This Plastic Surgeon Says ‘Combo’ Procedures Are Trending, and Here’s Exactly What That Means


Like a lot of his colleagues in the field, Eugene, OR plastic surgeon Lee B. Daniel, MD says, even though his specialty is aesthetic surgery, he’s seen a solid surge in patients coming in who want to couple a “bigger” procedure with something nonsurgical—so much so that he’s experiencing a bit of a backlog at his practice and corresponding med-spa. Here’s what Dr. Daniel counts as the most popular combo treatments consumers are calling for this summer, and how they often segue between one and the other:

Are these combo procedures something you’ve seen gain popularity during the past year?

“When I came to Eugene 20 years ago, I think I was really the first person to start a full-on medi-spa. And, in those early years, it was loss leader!  I used it to generate traffic in my practice, because for a patient to come in for a surgical consultation, it’s a big deal, but for a patient to come in and have a facial, and run into the surgeon in the hallway, that’s less intimidating.

I’d like to consider myself a human being first, someone who is approachable, and a doctor second. As people have a chance to initially meet me through my spa side, they realize that I’m not some plastic surgeon to be put on a pedestal.

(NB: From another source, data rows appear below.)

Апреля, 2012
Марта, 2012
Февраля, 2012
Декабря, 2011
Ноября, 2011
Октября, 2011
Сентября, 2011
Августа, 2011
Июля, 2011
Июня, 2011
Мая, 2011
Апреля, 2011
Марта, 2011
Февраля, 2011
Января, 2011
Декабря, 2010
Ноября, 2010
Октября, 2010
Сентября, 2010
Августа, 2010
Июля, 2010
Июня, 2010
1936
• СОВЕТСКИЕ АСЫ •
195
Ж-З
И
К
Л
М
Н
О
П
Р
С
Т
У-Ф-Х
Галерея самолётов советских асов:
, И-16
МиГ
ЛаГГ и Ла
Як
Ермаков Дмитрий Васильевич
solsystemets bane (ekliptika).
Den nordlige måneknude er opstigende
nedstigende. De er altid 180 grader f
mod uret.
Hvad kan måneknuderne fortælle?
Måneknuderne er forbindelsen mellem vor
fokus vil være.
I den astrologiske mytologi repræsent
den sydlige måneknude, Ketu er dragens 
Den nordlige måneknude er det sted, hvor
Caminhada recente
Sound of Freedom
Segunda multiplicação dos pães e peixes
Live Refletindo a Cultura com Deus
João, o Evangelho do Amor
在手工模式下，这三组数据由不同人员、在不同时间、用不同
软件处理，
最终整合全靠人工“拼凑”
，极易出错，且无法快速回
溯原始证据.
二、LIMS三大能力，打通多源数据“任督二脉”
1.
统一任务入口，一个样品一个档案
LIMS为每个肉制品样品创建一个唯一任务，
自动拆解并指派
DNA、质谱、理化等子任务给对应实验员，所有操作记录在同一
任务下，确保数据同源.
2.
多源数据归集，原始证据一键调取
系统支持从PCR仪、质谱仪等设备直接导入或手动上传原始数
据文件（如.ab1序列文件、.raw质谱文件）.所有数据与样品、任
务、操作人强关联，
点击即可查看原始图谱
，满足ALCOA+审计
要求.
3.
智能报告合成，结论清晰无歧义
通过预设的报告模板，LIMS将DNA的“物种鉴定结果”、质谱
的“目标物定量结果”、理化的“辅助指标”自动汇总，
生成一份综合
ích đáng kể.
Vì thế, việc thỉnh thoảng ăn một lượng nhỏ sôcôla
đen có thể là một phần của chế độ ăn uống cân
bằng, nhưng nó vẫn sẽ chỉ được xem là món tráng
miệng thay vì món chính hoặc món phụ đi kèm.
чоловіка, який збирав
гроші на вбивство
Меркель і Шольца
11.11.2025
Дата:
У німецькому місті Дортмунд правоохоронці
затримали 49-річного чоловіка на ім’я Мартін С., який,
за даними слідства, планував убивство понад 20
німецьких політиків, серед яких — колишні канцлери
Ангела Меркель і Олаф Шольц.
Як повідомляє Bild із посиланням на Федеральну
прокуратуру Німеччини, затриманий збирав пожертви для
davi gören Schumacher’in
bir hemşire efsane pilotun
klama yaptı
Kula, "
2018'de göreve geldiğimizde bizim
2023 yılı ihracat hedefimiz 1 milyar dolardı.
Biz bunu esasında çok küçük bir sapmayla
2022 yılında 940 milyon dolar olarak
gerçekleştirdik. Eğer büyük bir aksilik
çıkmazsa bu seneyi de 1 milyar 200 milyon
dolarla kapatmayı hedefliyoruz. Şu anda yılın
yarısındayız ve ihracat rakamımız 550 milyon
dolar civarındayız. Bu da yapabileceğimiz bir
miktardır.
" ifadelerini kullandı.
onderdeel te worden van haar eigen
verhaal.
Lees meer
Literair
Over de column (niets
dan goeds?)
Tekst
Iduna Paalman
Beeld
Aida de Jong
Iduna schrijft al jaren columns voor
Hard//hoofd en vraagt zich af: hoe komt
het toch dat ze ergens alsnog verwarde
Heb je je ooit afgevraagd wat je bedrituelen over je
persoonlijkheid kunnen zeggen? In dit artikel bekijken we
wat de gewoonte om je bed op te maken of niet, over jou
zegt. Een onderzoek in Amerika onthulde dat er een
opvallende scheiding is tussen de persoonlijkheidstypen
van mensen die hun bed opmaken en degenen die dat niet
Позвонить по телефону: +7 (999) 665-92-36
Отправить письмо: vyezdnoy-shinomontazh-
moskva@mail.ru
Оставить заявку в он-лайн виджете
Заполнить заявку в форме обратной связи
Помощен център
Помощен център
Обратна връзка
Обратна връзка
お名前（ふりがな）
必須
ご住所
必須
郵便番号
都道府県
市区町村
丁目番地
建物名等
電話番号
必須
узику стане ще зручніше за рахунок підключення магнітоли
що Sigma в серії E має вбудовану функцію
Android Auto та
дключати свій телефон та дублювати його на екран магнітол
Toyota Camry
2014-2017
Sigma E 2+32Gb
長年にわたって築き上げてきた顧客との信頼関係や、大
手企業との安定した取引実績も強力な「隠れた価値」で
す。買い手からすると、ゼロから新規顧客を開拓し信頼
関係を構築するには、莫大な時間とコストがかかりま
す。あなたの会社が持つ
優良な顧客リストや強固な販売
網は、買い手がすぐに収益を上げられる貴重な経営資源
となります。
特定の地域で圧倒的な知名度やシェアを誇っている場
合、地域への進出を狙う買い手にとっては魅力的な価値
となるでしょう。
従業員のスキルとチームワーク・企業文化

Connecting on that the spa side has generated a large amount of traffic to the practice, and now it’s a huge part of the practice.

We currently have four aestheticians, and a couple of nurse injectors, and it’s just a normal segue to have patients come in and to feel comfortable with the office, the staff and then me, in general, and then maybe go further and proceed with surgical interventions. Of course, the other side is true as well—some patients come in first for surgical interventions, then we do some of the maintenance over at the spa after their facelift.”

Was there anything that was popular at the spa during the last year that surprised you?

“I’m the penultimate rule follower, and, at the beginning of the pandemic, we went into full-on lockdown and I shut my practice. We’re an elective cosmetic practice and it just didn’t make sense in the early days of quarantine to try to see if we could still do anything in the office, so we shut down for two-plus months. Then, as we started feeding back into it, I think that there were a lot of people who needed something to make themselves feel better about life.

Over the last year, as far as procedures go, we extended a lot of the surgery with what we have on the spa side with some of the machines—the electromagnetic technology like Emsculpt and Emsella, the DiamondGlow facials and some of the various skin-resurfacing treatments and such.

It’s been crazy busy—I’ve never been busier than I am with my surgical procedures now. I’m booking about 4 months out for the next available consult time…and that’s great, but I need another one of me to magically appear right now. If you ever saw the Michael Keaton movie, Multiplicity where he kept cloning himself, or Xeroxing himself, I wish I could do that!

The spa side does still feed me patients, and likewise, I do for them, but as far as a single procedure that picked up, when we first started coming back, people could wear their mask and I could inject their foreheads with Botox Cosmetic without taking off that mask, so that’s been consistently popular.

That was the first little inroads, but, again, being a rule follower, even doing facials was something we held off on—mainly because you’re right in somebody’s face, and you can’t wear a mask while you get one. Then, as we started looking at all the many Zoom conferences on how to manage your practice through COVID, we did all the right things but, and, at the same time, realized some of the nonsurgical stuff, like CoolSculpting, you could safely and accurately do and still wear a mask. The same goes for the electromagnetic muscle-stimulating machines. Those were things that we could still do while patients were masked up.

I got back into the operating room once we realized we had enough PPEs to do elective cosmetic surgery—because a facelift doesn’t equate to when someone has a hot gallbladder that needs to be removed right away—but the backlog that that created is something that I’m still dealing with, and that’s why I’m so busy with surgical procedures and consults right now.

I’m not arguing, but I typically have always tried to have Wednesday off. Mainly for my mental health, and I’ve got a neurosurgery buddy, and he and I go fishing. We like to do the fishing thing, and typically Wednesday is a sacred day. It’s also been a buffer day for me too. If I had the need to put somebody in on a Wednesday, maybe we’d fish half a day, or something like that, and now I’m working a lot of Wednesdays, so I’m having to fish on weekends, which is just a horrible problem to have, but it’s all right!”

Is there anything that you’re surprised has become popular as summer approaches?

“I don’t know that it’s any single thing that has become popular. Certainly, the nonsurgical stuff has been a boom, but the surgical stuff has as well. I think almost globally, my whole cosmetic practice has been a place for a lot of patients to go who were maybe only “thinking” about getting something done before. Now, they have some time to do a procedure like a mommy makeover—a combined breast and tummy, the mommy makeover thing, and it’s not uncommon to see three or four people per day for that procedure. But I think it’s safe to say every procedure has increased—it’s kind of crazy, but it’s a good problem for a surgeon to have!”